### AVAILABLE DATA
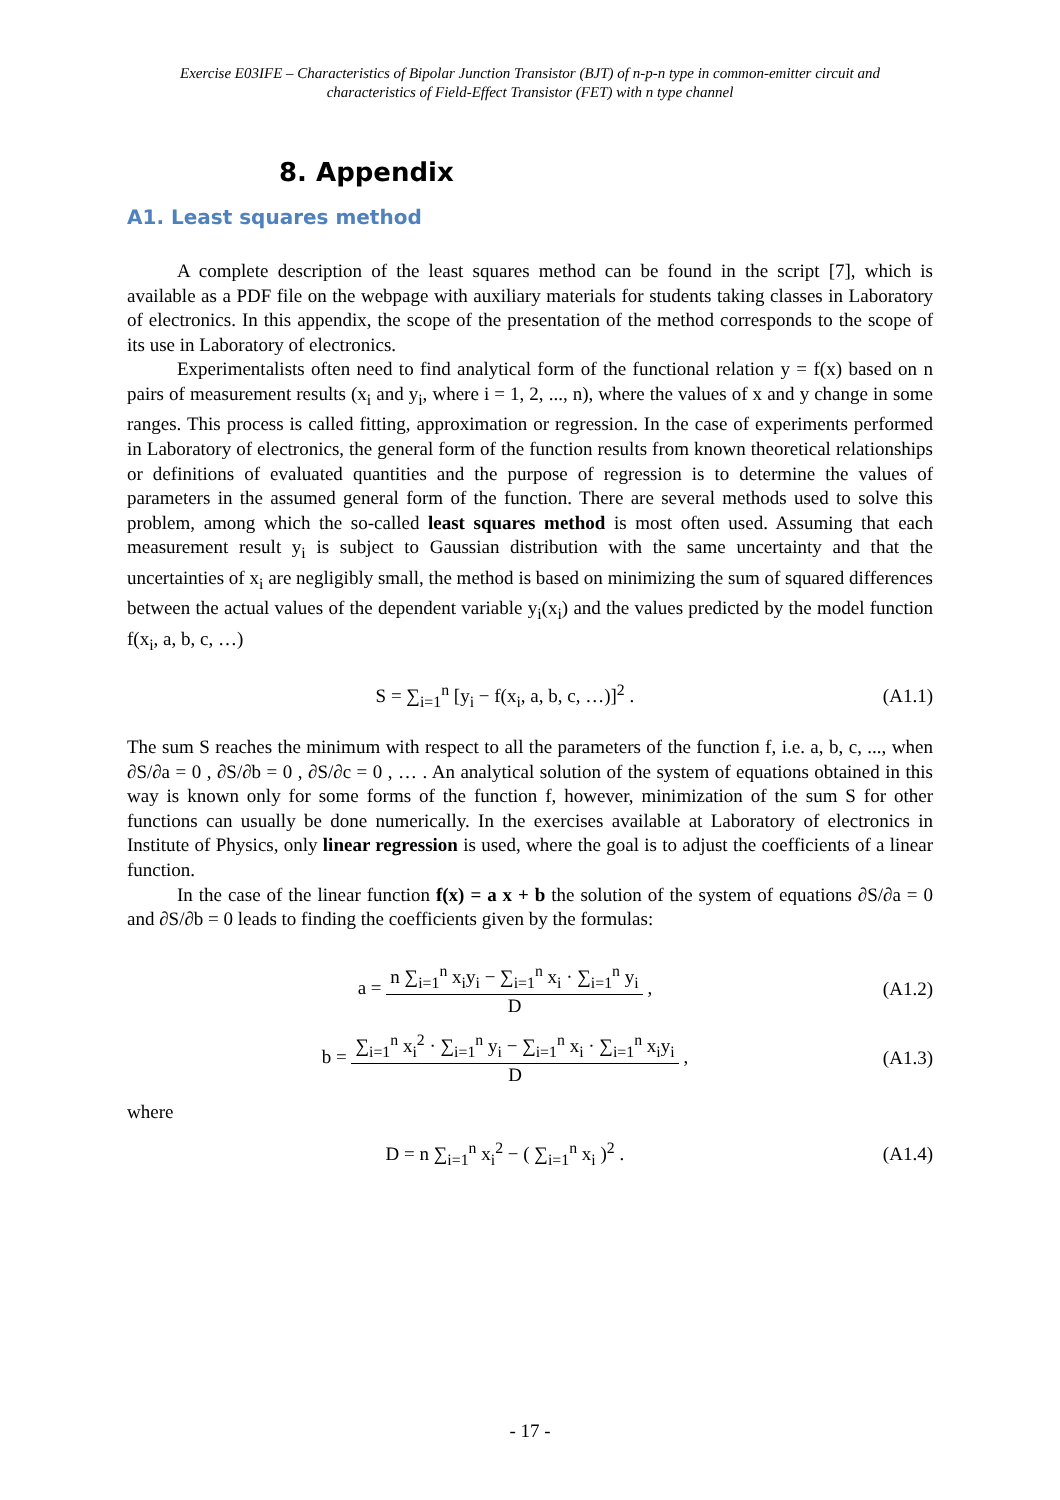Exercise E03IFE – Characteristics of Bipolar Junction Transistor (BJT) of n-p-n type in common-emitter circuit and
characteristics of Field-Effect Transistor (FET) with n type channel
8. Appendix
A1. Least squares method
A complete description of the least squares method can be found in the script [7], which is available as a PDF file on the webpage with auxiliary materials for students taking classes in Laboratory of electronics. In this appendix, the scope of the presentation of the method corresponds to the scope of its use in Laboratory of electronics.
Experimentalists often need to find analytical form of the functional relation y = f(x) based on n pairs of measurement results (x<sub>i</sub> and y<sub>i</sub>, where i = 1, 2, ..., n), where the values of x and y change in some ranges. This process is called fitting, approximation or regression. In the case of experiments performed in Laboratory of electronics, the general form of the function results from known theoretical relationships or definitions of evaluated quantities and the purpose of regression is to determine the values of parameters in the assumed general form of the function. There are several methods used to solve this problem, among which the so-called least squares method is most often used. Assuming that each measurement result y<sub>i</sub> is subject to Gaussian distribution with the same uncertainty and that the uncertainties of x<sub>i</sub> are negligibly small, the method is based on minimizing the sum of squared differences between the actual values of the dependent variable y<sub>i</sub>(x<sub>i</sub>) and the values predicted by the model function f(x<sub>i</sub>, a, b, c, …)
S = ∑<sub>i=1</sub><sup>n</sup> [y<sub>i</sub> − f(x<sub>i</sub>, a, b, c, …)]<sup>2</sup> .
(A1.1)
The sum S reaches the minimum with respect to all the parameters of the function f, i.e. a, b, c, ..., when ∂S/∂a = 0 , ∂S/∂b = 0 , ∂S/∂c = 0 , … . An analytical solution of the system of equations obtained in this way is known only for some forms of the function f, however, minimization of the sum S for other functions can usually be done numerically. In the exercises available at Laboratory of electronics in Institute of Physics, only linear regression is used, where the goal is to adjust the coefficients of a linear function.
In the case of the linear function f(x) = a x + b the solution of the system of equations ∂S/∂a = 0 and ∂S/∂b = 0 leads to finding the coefficients given by the formulas:
a = n ∑<sub>i=1</sub><sup>n</sup> x<sub>i</sub>y<sub>i</sub> − ∑<sub>i=1</sub><sup>n</sup> x<sub>i</sub> · ∑<sub>i=1</sub><sup>n</sup> y<sub>i</sub> D ,
(A1.2)
b = ∑<sub>i=1</sub><sup>n</sup> x<sub>i</sub><sup>2</sup> · ∑<sub>i=1</sub><sup>n</sup> y<sub>i</sub> − ∑<sub>i=1</sub><sup>n</sup> x<sub>i</sub> · ∑<sub>i=1</sub><sup>n</sup> x<sub>i</sub>y<sub>i</sub> D ,
(A1.3)
where
D = n ∑<sub>i=1</sub><sup>n</sup> x<sub>i</sub><sup>2</sup> − ( ∑<sub>i=1</sub><sup>n</sup> x<sub>i</sub> )<sup>2</sup> .
(A1.4)
- 17 -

### TASK
Note which lines carry the word "system" in the material, then copy each of them.

### THE COMPLETED TASK
The sum S reaches the minimum with respect to all the parameters of the function f, i.e. a, b, c, ..., when ∂S/∂a = 0 , ∂S/∂b = 0 , ∂S/∂c = 0 , … . An analytical solution of the system of equations obtained in this way is known only for some forms of the function f, however, minimization of the sum S for other functions can usually be done numerically. In the exercises available at Laboratory of electronics in Institute of Physics, only linear regression is used, where the goal is to adjust the coefficients of a linear function.
In the case of the linear function f(x) = a x + b the solution of the system of equations ∂S/∂a = 0 and ∂S/∂b = 0 leads to finding the coefficients given by the formulas:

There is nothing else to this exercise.